Надо сказать, что все утопические проекты футуристов, во всяком случае, их пафос переустройства культуры и искусства и мира целиком на основе экономных законов геометрии и мысли как породительницы чистых геометрий всех сфер бытия, я никогда не принимал, но понимал как некий эзотерический опыт эстетической эйфории. Точно так же отношусь я и к научным изысканиям Хлебникова, в большинство которых я никогда не вчитывался, хотя, в отличие от футуристов, аппеляция (sic!) к надмирным, высшим, тайным силам, с неким штейнеровским прищуром и дрожью Блаватской, оставляли меня в недоумении, заставляя предполагать род мистификации, но уже выходящей за пределы поэтического образа, т. е. аналогично тому (не буквально, а типологически), как футуристы надели кожанки и взялись за пистолеты. И, как мне представляется, этот внепоэтический утопизм сыграл существенную роль в том, что Хлебников обрел статус «поэта для поэтов». То есть, в его поэзии отсутствует пласт, который условно, беря в пример «Евгения Онегина», можно назвать «Таня полюбила Женю». То есть, у Хлебникова отсутствует поп-пласт (не словечки, не цитаты, не тропы, а именно пласт поп-сознания с его определенными константами взаимоотношения жизни-искусства, требующий появления самых жизненно-важных идей в кринолинах и фижмах, а не в безжалостной обнаженности). Надо сказать, что высокомерное отношение к этому пласту в поэтическом языке, или просто игнорирование его, весьма плачевно сказывается на поэте и его творчестве, во-первых, отсекая от него громадную часть читающего населения, во-вторых, мешает культуре пластифицировать поэзию, т. е. сделать ее языком жизни, способом языкового мышления, в-третьих, лишает саму поэзию одного из героев драматургического действа <—> самого стиха. (Надо заметить, что, скажем, у Есенина отсутствует, например, пласт высокоумственных красот и духовных прозрений). Но являемый Хлебниковым образ безумца и пророка как бы отрицательным способом несколько компенсирует этот недостаток — «что взять с безумца!»

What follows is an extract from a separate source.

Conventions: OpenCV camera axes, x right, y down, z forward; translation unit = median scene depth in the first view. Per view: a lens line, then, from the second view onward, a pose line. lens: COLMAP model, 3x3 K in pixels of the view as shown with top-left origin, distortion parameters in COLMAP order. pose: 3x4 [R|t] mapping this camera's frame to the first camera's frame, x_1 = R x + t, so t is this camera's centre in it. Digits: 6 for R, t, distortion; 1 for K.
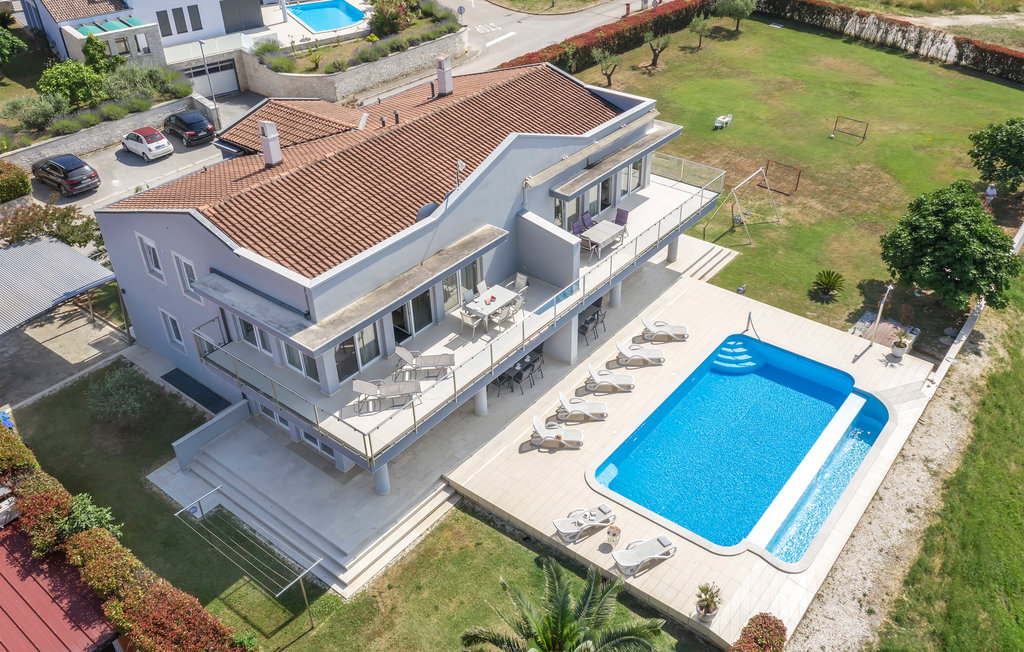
lens RADIAL K [[824.2, 0, 522.7], [0, 824.2, 325.0], [0, 0, 1]] dist [-0.018467, -0.006808]
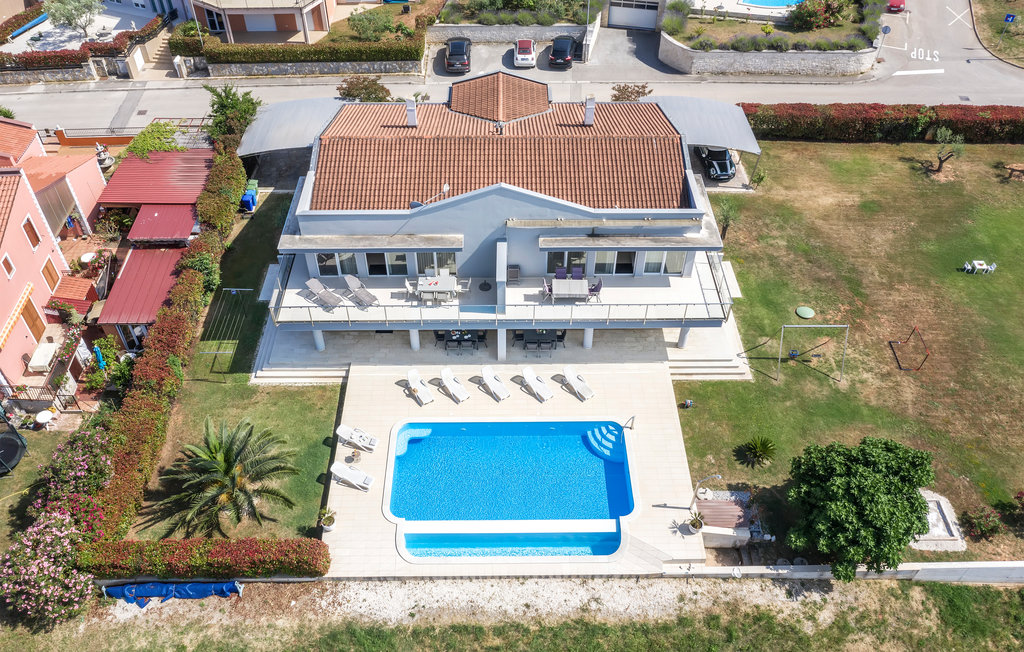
lens RADIAL K [[824.2, 0, 522.7], [0, 824.2, 325.0], [0, 0, 1]] dist [-0.018467, -0.006808]
pose [[0.627154, 0.552214, -0.549307, 0.790149], [-0.452208, 0.832353, 0.320463, -0.445997], [0.634181, 0.047421, 0.771729, 0.022882]]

Еще могу сказать, что, читая Хлебникова (как и Лермонтова), я испытываю безумный восторг и чувство собственной ничтожности, но, отложив книгу, тут же забываю все, не будучи способен даже припоминать, о чем там говорится. В этом отношении я предпочитаю Блока.

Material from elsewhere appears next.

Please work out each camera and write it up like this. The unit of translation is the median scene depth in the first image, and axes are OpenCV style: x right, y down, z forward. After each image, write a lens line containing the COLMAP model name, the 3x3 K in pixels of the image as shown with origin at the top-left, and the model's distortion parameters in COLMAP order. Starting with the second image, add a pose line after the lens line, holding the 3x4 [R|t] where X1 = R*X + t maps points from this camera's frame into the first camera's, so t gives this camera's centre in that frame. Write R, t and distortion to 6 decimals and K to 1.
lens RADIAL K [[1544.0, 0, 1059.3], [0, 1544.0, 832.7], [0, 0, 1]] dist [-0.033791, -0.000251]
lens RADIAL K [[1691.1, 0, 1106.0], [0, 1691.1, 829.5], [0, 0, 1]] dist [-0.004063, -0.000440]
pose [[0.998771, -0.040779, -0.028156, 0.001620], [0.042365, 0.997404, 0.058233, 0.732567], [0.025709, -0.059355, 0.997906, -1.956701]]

Из всего, что я читал о Хлебникове, наибольшее впечатление на меня произвели воспоминания Митурича.
А вообще-то, что и говорить, Хлебников — гений!
Д. А. ПРИГОВ И ВСЕВОЛОД НЕКРАСОВ:
Два варианта эстетической утопии[428]
1
Одна из важнейших фигур, необходимых для понимания генезиса поэтики Д. А. Пригова, — поэт и теоретик искусства Всеволод Некрасов (1934–2009). Однако изучение литературного взаимодействия Пригова и Некрасова наталкивается на серьезные этические препятствия. В последние два десятилетия жизни — в 1990-е, а особенно в 2000-е годы — Некрасов отзывался о Пригове резко негативно и регулярно обвинял его в «плагиате», «захвате чужого места», в реализации властных установок, якобы продолжавших функцию советской власти по вытеснению неподцензурных писателей из публичного поля[429].
В своих критических эссе и полемических стихотворениях-эпиграммах Некрасов ввел в употребление слово «пригота», обозначающее мафиозные, по его мнению, методы культурного поведения поэтов и художников-авангардистов, получивших известность в неофициальном искусстве 1970-х гг. и занявших центральные позиции в постмодернистской культуре 1990-х.
Обвинения в плагиате и «захвате места» были, на мой взгляд, совершенно несправедливыми. Степень же их резкости была такова, что и сегодня они ретроспективно затрудняют анализ интенсивного взаимодействия между творчеством двух этих авторов, которое шло и на уровне поэтики, и на уровне художественных установок на протяжении 1970–2000-х гг.